I milled about 350 ft of Red Oak last October (2010) I checked the moisture content today and its down to 13% according to my digital moisture gage. What percent do I need before I can start to use this wood? I tested a piece from LOWES and on my gage I got no reading, of course this is kild dried wood.


----------



## TexasTimbers (Oct 17, 2006)

What is the lowest % your meter will register? You should have gotten a reading on the KD wood. Even though it was KD to 6 or 7% it was no longer that by the time you bought it. Most likely it was close or equal to your air dried oak which has reached EMC (equilibrium moisture content) and I'm sure your meter reads at least down to 6% yes? 
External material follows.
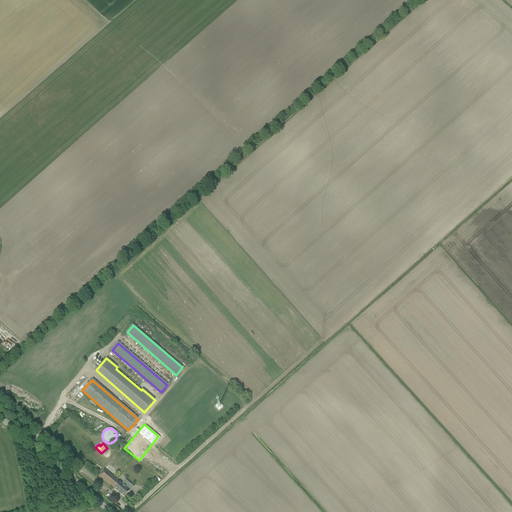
[(114,489),(124,497),(130,491),(126,488),(129,484),(126,481),(123,485),(103,469),(99,475),(114,488),(114,489)]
You can build with wood at 13% but when you put it in the house then winter & the wood gets back down to 5% to 7% it'll cause problems. If you have a dry place to put the wood before you use it (like a spare room in the winter or the attic during the summer) you can get it back down low enough to avoid those problems. 
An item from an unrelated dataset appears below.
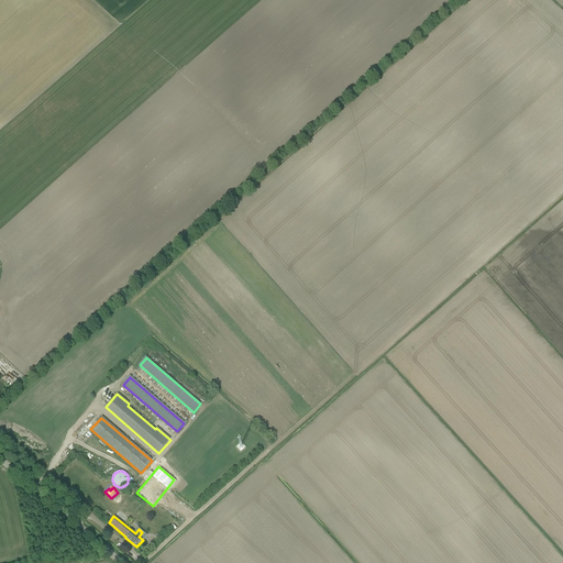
All buildings are outlined.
Kiln dried wood that has risen back to EMC is no more dry, or better, than wood that has achieved EMC on its own. The only difference is that by kiln drying you can finish the wood off with a high temp bug killing cycle and set the pitch in species that need that. In fact when it comes to black walnut, many high end furniture artisans will only use air dried because the steam cycle in a commercial kiln lightens black walnut some. With Red Oak as long as you don't have critters in it all you need to do is get it low enough so that when you build with it your joints or even the wood itself won't crack or fail. 







.


----------



## wmodavis (Dec 26, 2010)

The best MC is one that would be in equalibrium with the average relative humidity where the item is going to reside.


----------



## TexasTimbers (Oct 17, 2006)

wmodavis said:


> The best MC is one that would be in equalibrium with the average relative humidity where the item is going to reside.


Well put. In trying to give a detailed answer I danced all around that but never said it. Thanks. 






.


----------



## Woodcarver (Feb 13, 2011)

Sorry for taking so long to get back, My meter is an inexpensive one, dont know how low it will go, just wanted a quick check of the wood, its been stored in a closed barn since Oct, Ive earmarked it for internment flag boxes and a couple coffee and end tables, when I stored it I did at least paint the ends to slow the drying process down to control checking, cracking and warping so far so good. I made a shodow box out of a piece I milled last year that sat fro about 3-4 months drying a nd so far it hasnt caused problems. Hopefuuly it will work out


----------



## Gerry KIERNAN (Apr 20, 2007)

I have found that wood stickered and stacked in my shop, with a fan blowing over it will come down to around 11% to 13% over a period of several months. I have found also, that wood which is in my home, such as the wood panelling, measures around 5% to 6%. Check the wood inside a location where your finished products are going to be. If your wood is in the same range as the interior wood you should be fairly safe to use it. As suggested above, storing wood in a spare room in the house for a few months will generally bring it into the range where you can use it.

Gerry


----------